--- start Entries ---
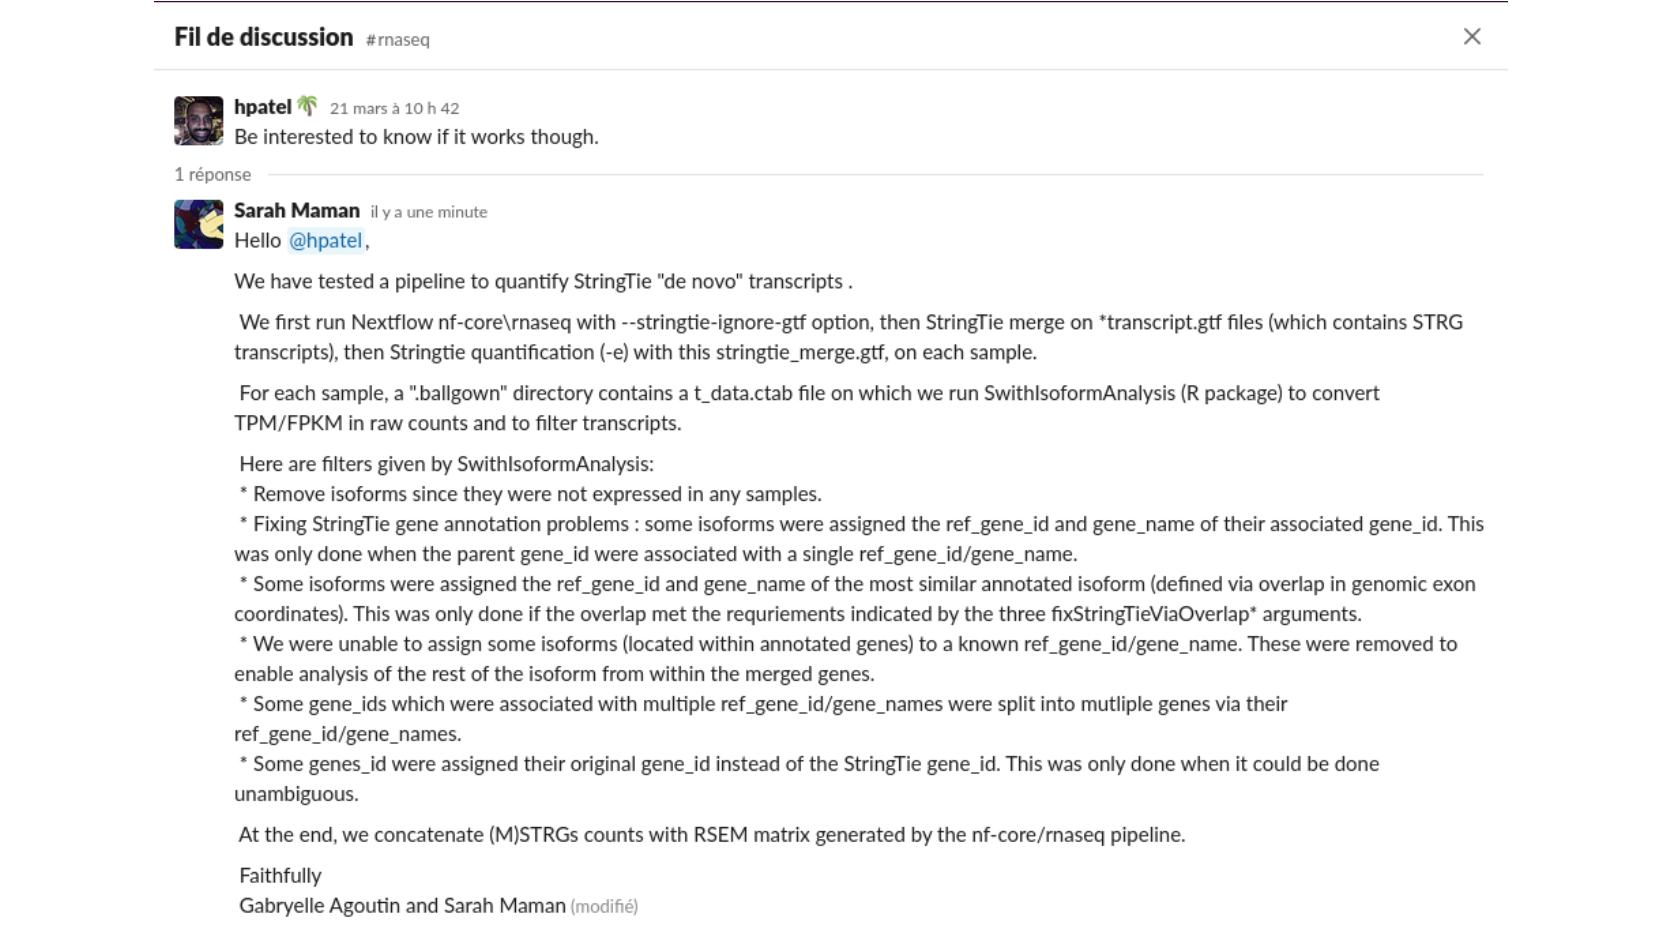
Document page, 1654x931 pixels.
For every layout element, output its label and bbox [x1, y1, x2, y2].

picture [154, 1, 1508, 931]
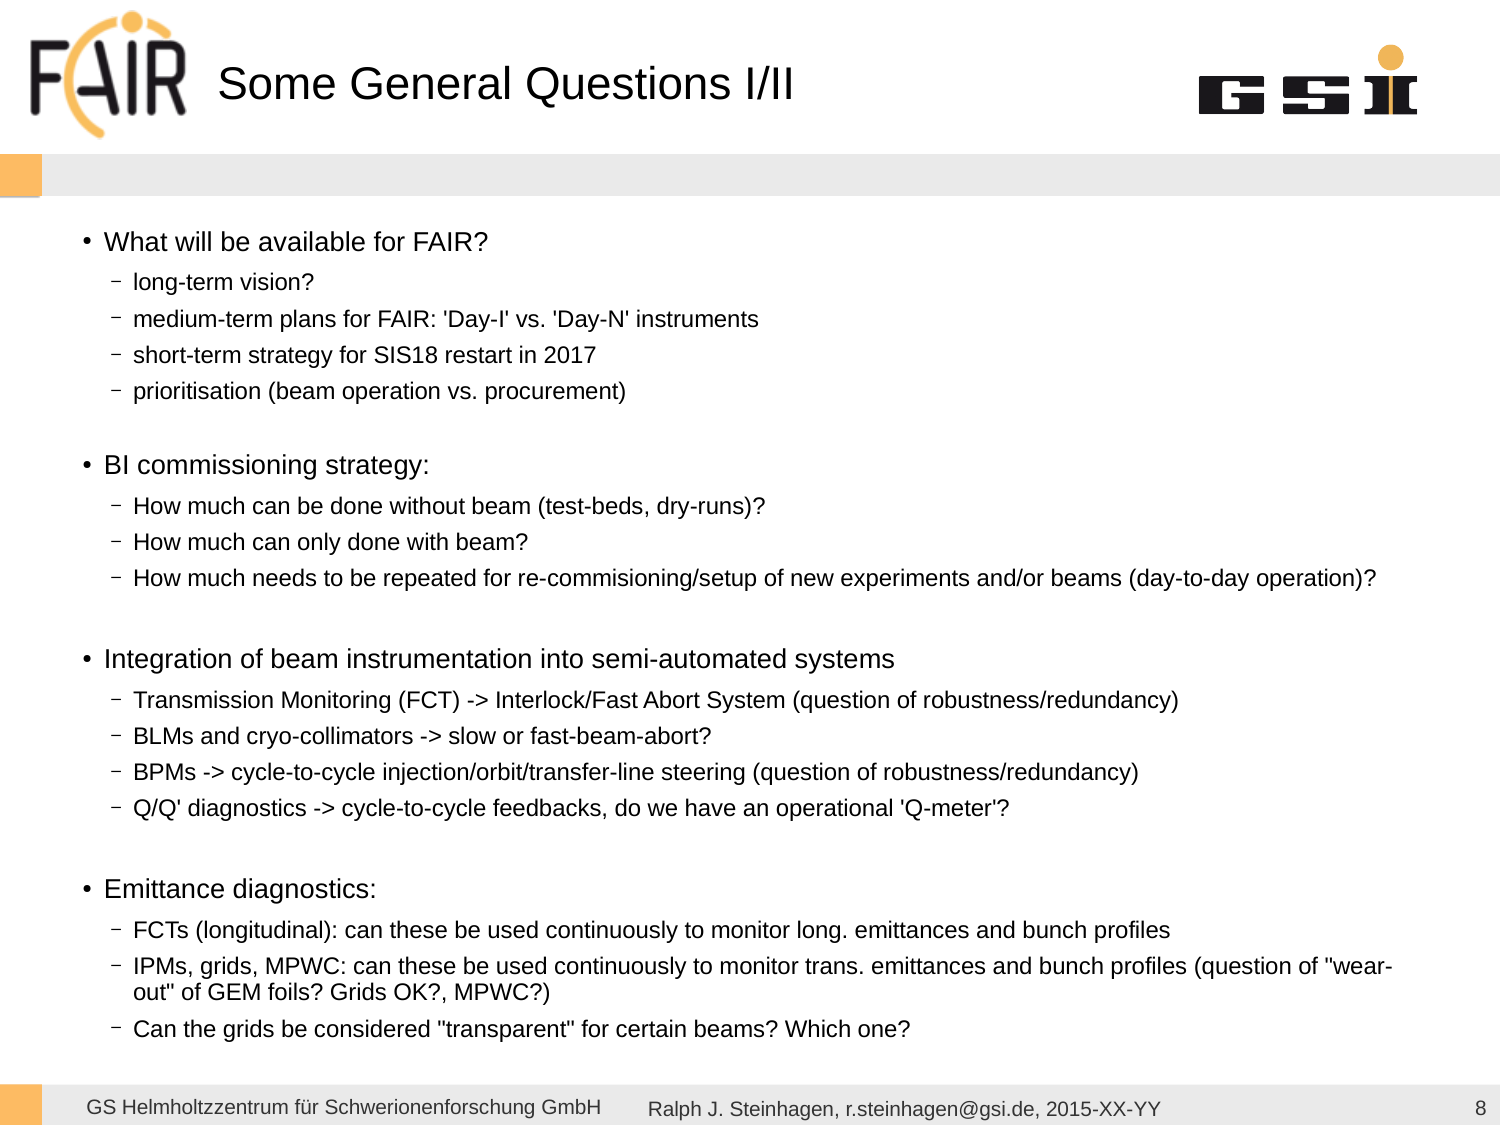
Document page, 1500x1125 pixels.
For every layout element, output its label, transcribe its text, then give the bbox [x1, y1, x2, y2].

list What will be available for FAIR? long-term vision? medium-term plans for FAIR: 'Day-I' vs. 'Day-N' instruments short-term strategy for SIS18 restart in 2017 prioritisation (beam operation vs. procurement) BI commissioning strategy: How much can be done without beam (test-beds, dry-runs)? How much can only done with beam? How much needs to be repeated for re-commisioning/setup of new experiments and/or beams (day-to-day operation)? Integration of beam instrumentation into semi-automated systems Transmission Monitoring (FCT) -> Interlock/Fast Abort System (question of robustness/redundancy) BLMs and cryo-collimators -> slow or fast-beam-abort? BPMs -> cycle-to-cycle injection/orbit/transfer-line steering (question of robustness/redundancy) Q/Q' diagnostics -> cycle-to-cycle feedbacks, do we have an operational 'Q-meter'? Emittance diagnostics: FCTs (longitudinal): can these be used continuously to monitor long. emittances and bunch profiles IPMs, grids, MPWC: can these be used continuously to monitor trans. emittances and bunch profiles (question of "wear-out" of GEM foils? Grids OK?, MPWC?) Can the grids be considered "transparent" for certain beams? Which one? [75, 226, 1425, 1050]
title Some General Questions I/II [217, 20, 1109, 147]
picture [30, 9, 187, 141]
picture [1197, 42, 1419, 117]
--- end Entries ---
--- start Entries ---
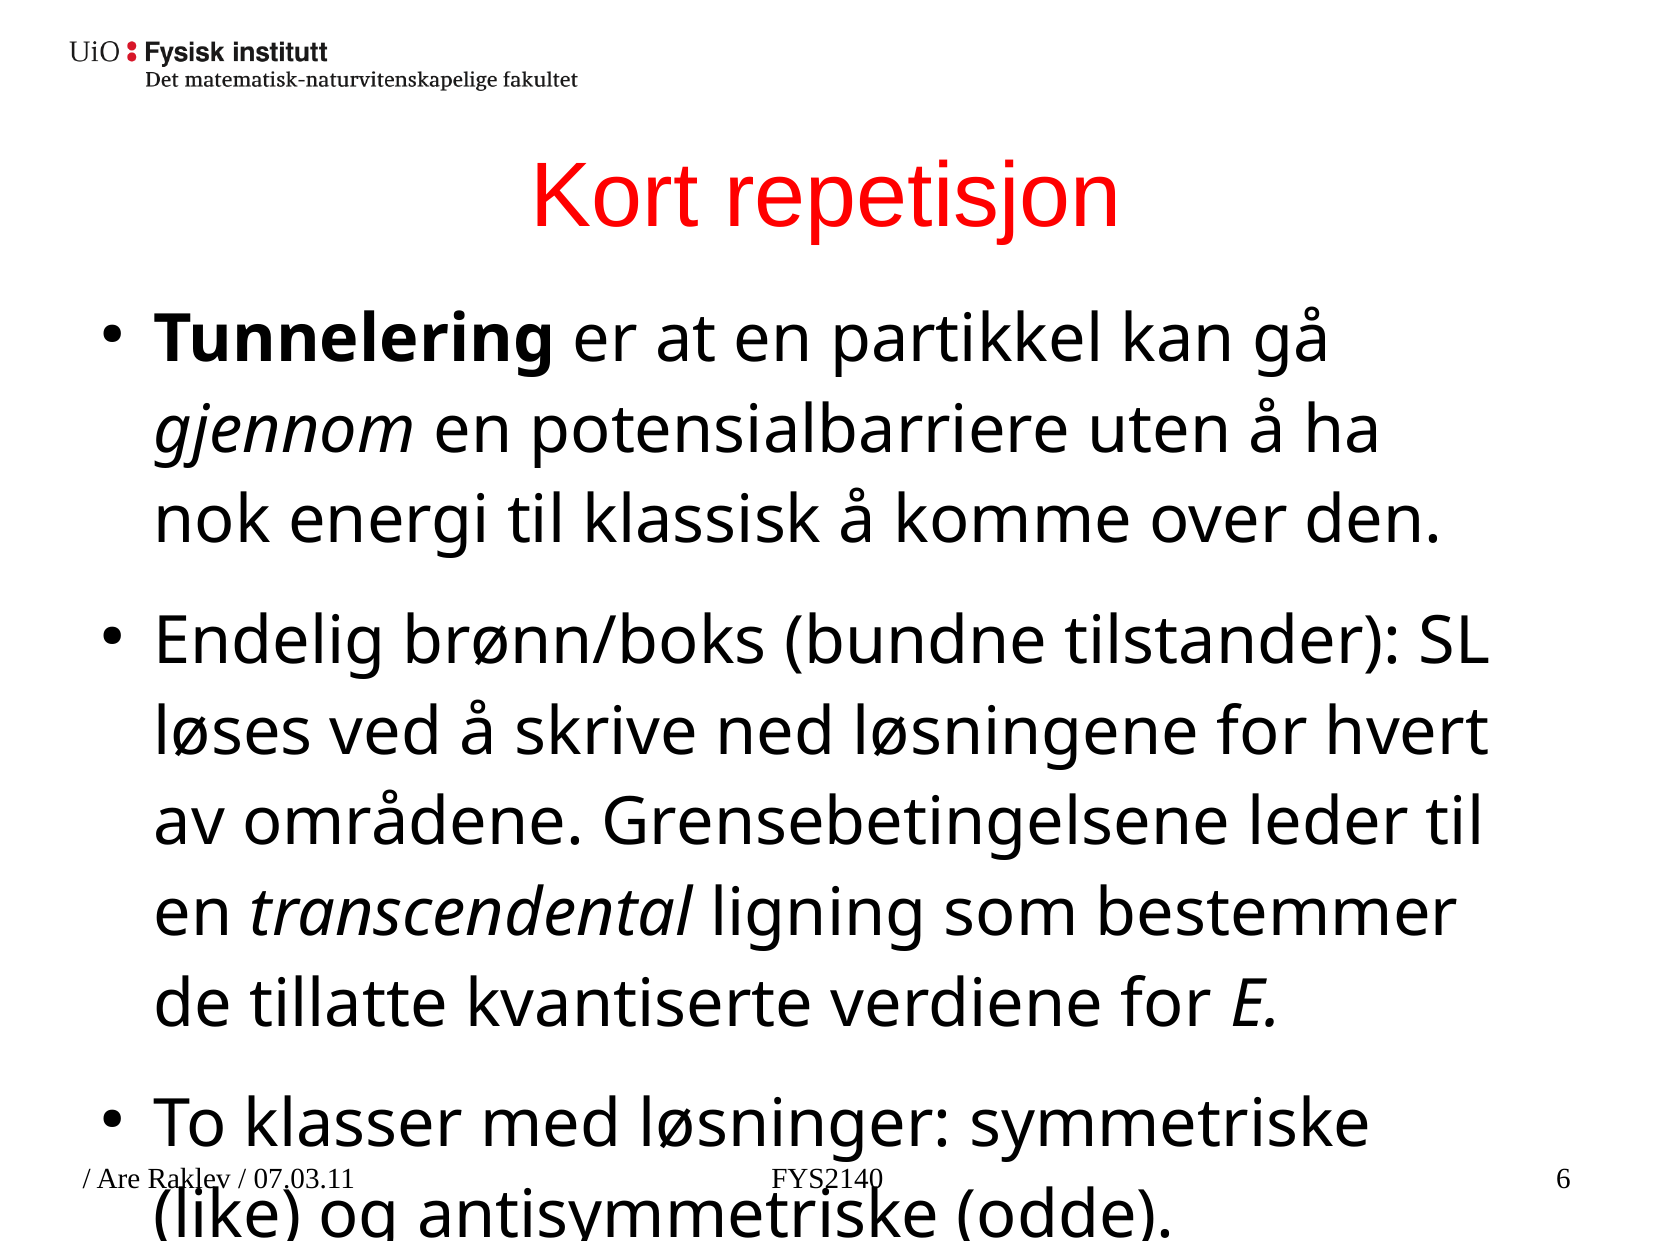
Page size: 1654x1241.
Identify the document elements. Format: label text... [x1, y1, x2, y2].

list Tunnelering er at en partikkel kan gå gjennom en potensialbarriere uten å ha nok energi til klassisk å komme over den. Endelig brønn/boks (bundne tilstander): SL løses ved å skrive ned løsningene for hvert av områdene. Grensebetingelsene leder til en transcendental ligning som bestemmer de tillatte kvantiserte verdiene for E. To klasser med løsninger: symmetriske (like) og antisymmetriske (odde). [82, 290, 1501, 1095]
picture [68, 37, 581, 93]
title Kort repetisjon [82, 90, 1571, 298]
--- end Entries ---
--- start Entries ---
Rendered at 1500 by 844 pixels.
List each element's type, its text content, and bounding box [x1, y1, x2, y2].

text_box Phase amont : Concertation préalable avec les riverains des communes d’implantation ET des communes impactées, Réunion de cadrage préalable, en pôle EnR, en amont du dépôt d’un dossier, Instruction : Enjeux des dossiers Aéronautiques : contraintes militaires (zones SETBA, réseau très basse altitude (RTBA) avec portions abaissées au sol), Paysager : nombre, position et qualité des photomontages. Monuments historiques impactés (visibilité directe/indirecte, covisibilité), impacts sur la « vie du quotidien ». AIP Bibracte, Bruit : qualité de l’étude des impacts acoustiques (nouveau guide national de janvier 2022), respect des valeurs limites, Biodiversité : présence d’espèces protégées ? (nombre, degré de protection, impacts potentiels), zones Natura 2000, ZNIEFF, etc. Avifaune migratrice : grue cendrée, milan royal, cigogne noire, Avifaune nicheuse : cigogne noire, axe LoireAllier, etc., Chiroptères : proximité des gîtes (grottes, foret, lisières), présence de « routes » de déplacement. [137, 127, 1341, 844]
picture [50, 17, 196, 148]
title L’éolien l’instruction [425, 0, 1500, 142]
--- end Entries ---
= What to do =
Reproduce the lines above, starting at the line that contains "Page size: 1654x1241." and ending with the line that contains "title Kort repetisjon [82, 90, 1571, 298]", with "document elements" replaced by "layout elements" and everything else left as it is.

= Result of this exercise =
Page size: 1654x1241.
Identify the layout elements. Format: label text... [x1, y1, x2, y2].

list Tunnelering er at en partikkel kan gå gjennom en potensialbarriere uten å ha nok energi til klassisk å komme over den. Endelig brønn/boks (bundne tilstander): SL løses ved å skrive ned løsningene for hvert av områdene. Grensebetingelsene leder til en transcendental ligning som bestemmer de tillatte kvantiserte verdiene for E. To klasser med løsninger: symmetriske (like) og antisymmetriske (odde). [82, 290, 1501, 1095]
picture [68, 37, 581, 93]
title Kort repetisjon [82, 90, 1571, 298]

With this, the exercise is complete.